**Task**. All lines holding the word "shoulder" should be located in the records and copied.

[Body or hand keypoint data]
────
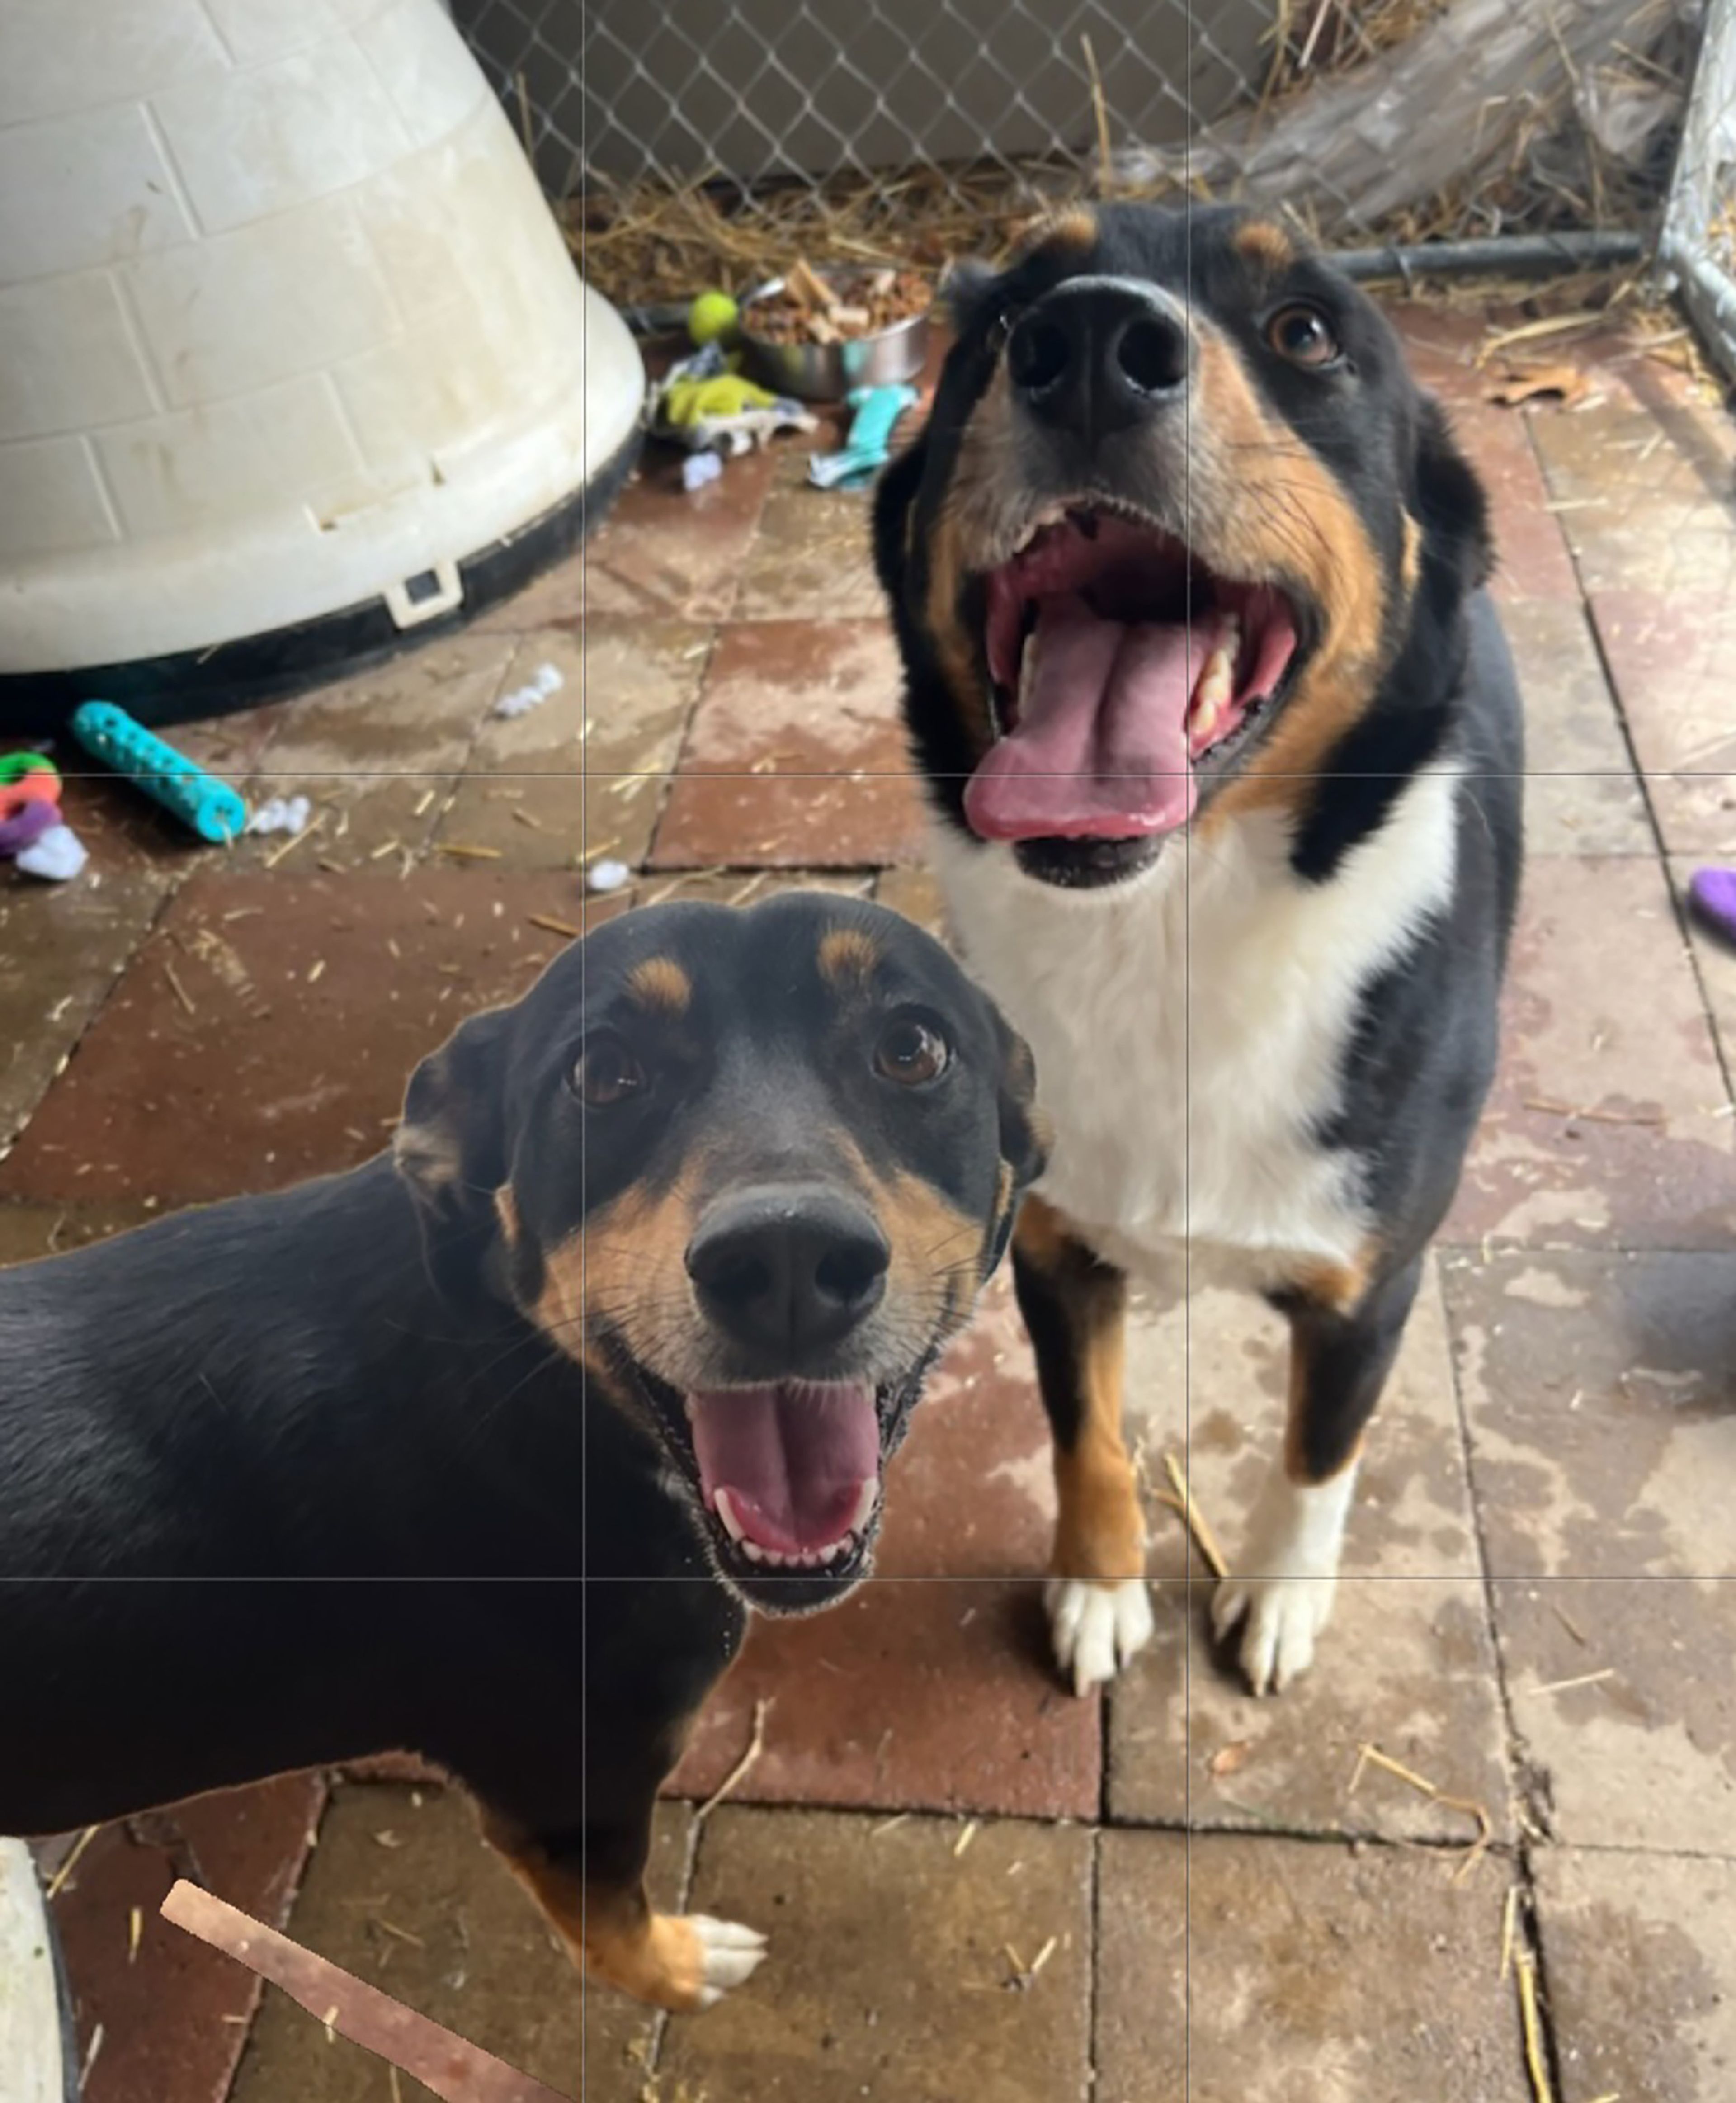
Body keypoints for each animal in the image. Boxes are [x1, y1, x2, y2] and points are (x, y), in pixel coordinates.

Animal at [0, 887, 1042, 2002]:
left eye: (912, 1048)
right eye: (603, 1073)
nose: (789, 1256)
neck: (541, 1385)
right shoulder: (569, 1793)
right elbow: (617, 1930)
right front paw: (683, 1972)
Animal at [874, 205, 1521, 1699]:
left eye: (1306, 332)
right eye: (1006, 317)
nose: (1090, 346)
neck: (1164, 930)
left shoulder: (1367, 1284)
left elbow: (1318, 1455)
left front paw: (1277, 1598)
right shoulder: (1053, 1249)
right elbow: (1083, 1434)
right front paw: (1101, 1581)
────
**Exercise answer**.
right shoulder: (569, 1793)
left shoulder: (1367, 1284)
right shoulder: (1053, 1249)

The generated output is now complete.